Friday, September 14, 2012

#322: The Complete Mr. Arkadin

(Orson Welles, 1955)

Excepting people like Jean Vigo and James Dean who died young, there is perhaps no career in film history more tragic than that of Orson Welles. Director of the greatest second greatest film ever made, Welles followed up his debut with another masterpiece in The Magnificent Ambersons. Yet this film was massacred by the studio, who eliminated nearly half of the running time and butchered what was left, leaving a husk of Welles's intended work. Tragically, this was a harbinger of how his career would continue, and the rest of his oeuvre is filled with  severely altered works, half-made epics, and a long trail of never-made screenplays and treatments.
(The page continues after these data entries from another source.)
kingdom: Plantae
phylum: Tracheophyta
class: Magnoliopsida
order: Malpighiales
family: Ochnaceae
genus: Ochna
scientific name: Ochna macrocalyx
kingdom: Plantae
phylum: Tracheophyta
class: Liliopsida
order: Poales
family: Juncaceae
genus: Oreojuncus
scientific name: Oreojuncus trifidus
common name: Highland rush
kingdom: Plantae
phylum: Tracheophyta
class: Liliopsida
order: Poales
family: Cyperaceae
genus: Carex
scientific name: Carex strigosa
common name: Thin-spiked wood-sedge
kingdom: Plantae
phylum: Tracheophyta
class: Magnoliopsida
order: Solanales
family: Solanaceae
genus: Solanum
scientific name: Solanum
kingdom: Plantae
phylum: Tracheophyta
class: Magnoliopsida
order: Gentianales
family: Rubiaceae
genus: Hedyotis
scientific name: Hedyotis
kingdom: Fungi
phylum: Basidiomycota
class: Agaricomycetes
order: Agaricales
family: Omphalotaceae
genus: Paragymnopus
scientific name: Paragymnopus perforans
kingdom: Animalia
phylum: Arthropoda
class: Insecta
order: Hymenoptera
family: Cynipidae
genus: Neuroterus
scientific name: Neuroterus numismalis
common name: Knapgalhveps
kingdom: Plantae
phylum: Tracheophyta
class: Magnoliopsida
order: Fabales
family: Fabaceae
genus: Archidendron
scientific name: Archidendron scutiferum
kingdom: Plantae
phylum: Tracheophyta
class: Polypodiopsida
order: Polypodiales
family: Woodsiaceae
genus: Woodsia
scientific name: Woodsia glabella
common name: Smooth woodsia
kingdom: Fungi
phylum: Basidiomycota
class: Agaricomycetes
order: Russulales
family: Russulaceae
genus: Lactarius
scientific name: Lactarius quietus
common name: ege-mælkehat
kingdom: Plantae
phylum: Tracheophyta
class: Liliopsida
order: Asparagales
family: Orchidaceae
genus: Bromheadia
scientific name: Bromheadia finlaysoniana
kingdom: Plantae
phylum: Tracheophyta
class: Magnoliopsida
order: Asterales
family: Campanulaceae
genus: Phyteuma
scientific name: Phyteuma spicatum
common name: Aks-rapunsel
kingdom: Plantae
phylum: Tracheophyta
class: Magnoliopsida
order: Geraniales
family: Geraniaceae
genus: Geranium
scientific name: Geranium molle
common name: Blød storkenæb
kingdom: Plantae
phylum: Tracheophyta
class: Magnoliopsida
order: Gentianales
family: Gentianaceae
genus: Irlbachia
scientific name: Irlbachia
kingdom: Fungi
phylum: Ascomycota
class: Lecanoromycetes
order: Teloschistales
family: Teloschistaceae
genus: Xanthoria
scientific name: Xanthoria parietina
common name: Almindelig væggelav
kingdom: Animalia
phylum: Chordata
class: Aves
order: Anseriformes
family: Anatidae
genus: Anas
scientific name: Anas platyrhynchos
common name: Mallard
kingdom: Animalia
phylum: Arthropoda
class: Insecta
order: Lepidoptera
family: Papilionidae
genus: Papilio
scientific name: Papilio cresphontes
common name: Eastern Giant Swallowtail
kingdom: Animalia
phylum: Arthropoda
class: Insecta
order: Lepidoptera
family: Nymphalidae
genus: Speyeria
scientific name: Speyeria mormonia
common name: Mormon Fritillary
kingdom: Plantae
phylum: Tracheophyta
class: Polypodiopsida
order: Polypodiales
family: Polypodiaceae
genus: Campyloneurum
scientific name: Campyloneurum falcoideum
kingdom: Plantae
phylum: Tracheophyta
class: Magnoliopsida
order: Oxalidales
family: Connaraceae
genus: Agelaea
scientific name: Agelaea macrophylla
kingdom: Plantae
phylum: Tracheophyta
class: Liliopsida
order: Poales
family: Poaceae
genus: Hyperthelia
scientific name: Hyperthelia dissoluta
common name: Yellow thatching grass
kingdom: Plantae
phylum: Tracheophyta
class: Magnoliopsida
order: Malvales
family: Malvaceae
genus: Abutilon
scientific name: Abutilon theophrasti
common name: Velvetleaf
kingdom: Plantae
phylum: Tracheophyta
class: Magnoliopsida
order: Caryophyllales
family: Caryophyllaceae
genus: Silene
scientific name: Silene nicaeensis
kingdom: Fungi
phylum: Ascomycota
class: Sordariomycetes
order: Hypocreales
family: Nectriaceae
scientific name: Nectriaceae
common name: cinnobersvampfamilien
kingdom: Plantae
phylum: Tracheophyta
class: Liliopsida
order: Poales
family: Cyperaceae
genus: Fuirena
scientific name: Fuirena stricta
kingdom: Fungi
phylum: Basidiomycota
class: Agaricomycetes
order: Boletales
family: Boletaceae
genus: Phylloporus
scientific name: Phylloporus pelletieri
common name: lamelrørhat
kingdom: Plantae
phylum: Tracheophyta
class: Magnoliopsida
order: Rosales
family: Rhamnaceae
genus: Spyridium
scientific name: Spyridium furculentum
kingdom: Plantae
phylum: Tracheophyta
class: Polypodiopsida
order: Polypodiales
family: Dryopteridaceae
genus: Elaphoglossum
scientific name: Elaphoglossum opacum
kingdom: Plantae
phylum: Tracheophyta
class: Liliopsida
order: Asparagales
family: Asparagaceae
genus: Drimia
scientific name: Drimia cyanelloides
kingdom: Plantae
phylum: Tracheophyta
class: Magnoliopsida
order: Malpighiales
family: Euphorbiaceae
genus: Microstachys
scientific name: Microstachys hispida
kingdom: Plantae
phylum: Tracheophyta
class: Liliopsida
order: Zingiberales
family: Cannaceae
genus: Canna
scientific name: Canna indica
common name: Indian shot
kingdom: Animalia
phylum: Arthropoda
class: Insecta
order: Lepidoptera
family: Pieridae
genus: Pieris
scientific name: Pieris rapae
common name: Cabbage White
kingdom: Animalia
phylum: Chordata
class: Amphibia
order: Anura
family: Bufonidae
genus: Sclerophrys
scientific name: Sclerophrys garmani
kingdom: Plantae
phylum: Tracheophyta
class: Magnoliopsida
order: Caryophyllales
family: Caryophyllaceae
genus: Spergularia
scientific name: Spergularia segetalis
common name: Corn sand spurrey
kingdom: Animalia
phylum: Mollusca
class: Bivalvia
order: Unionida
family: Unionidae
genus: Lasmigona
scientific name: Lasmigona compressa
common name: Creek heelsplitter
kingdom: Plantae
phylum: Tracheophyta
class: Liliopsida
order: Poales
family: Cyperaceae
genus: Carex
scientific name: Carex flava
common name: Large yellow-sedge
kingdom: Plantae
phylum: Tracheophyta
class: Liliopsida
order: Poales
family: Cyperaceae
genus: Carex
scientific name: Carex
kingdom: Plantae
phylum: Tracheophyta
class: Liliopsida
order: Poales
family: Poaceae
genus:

Although The Magnificent Ambersons and Touch of Evil often get more attention for their checkered post-production history, Mr. Arkadin is certainly the greatest mystery in Welles's career. Made in 1955, the film went through multiple iterations in its initial release across Europe and the US. The famously contrarian Cahiers writers declared it better than Citizen Kane upon its release, despite the fact that the cut they saw was not finished or approved by Welles. Viewing that version now, along with the Criterion version that attempts to most closely approximate Welles's original intentions, it seems almost laughable that anyone would compare this film to even Welles's secondary classics like the two mentioned at the beginning of this paragraph, let alone to his greatest masterpiece.

The biggest problem with Mr. Arkadin is Robert Arden, the lead. He's simply terrible, stammering and hamming his way through what might have been a moderately enjoyable role had it been tackled by anyone competent. The addition of his narration in Confidential Report makes it even worse, since it becomes even more his picture (though the awkward cuts in this version are its real downfall). Welles is equally hammy in his fake beard and on-again off-again accent, but he was always able to carry off even the cheesiest performance with a knowing wink and childlike enthusiasm.

The story of the film has some real appeal, and it's easy to see why Welles would have been interested in making it - there's a sort of Citizen Kane-through-the-looking-glass thing going on that I dig. Still, this probably wouldn't warrant a release if it wasn't for the various elements and different cuts that make this a worthwhile boxset. Then again, if it wasn't for all these disparate versions, we might have a singular, far better film - something said all too frequently about Welles's output.

By the way, I wonder why Criterion would upload the inferior Confidential Report to their Hulu page, rather than their own "definitive" edit, which they must certainly have the rights to. It's rather annoying, I think.